Return every line of the records that contains the string "roll", treating uppercase and lowercase as different.

Excerpted records
------------------------------------------------
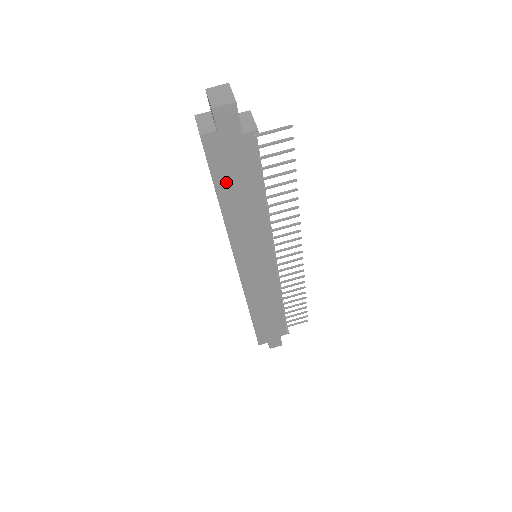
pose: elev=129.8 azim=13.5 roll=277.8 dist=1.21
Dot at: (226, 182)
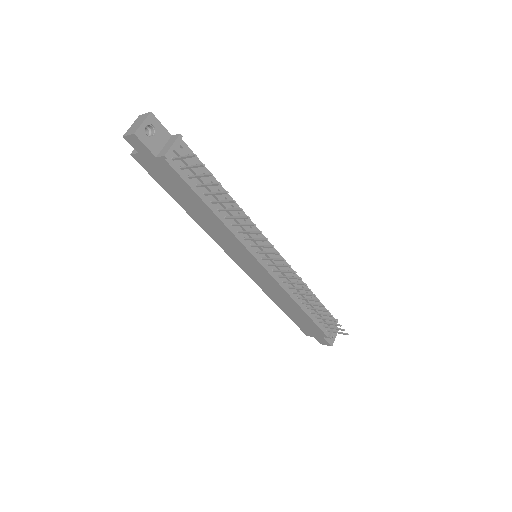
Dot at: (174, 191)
------------------------------------------------
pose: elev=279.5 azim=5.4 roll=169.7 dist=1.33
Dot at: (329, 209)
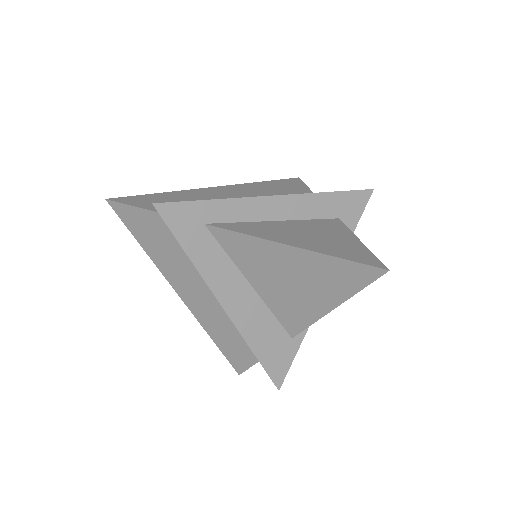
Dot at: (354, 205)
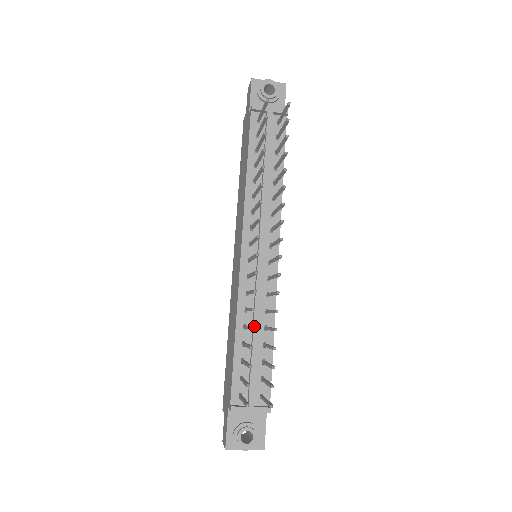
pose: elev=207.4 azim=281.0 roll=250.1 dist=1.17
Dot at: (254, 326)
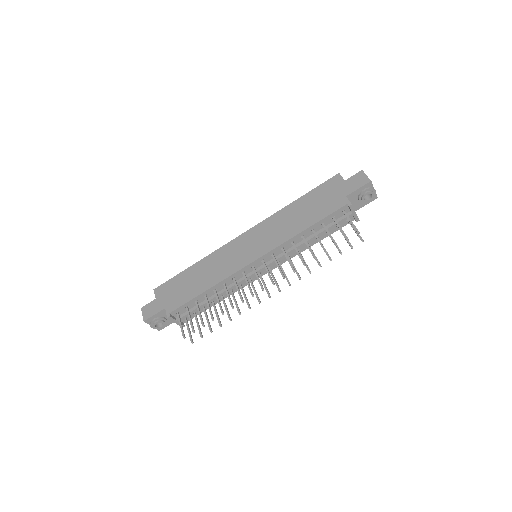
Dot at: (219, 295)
------------------------------------------------
Task response
pose: elev=129.8 azim=13.5 roll=277.8 dist=1.21
pose: elev=279.5 azim=5.4 roll=169.7 dist=1.33
pose: elev=207.4 azim=281.0 roll=250.1 dist=1.17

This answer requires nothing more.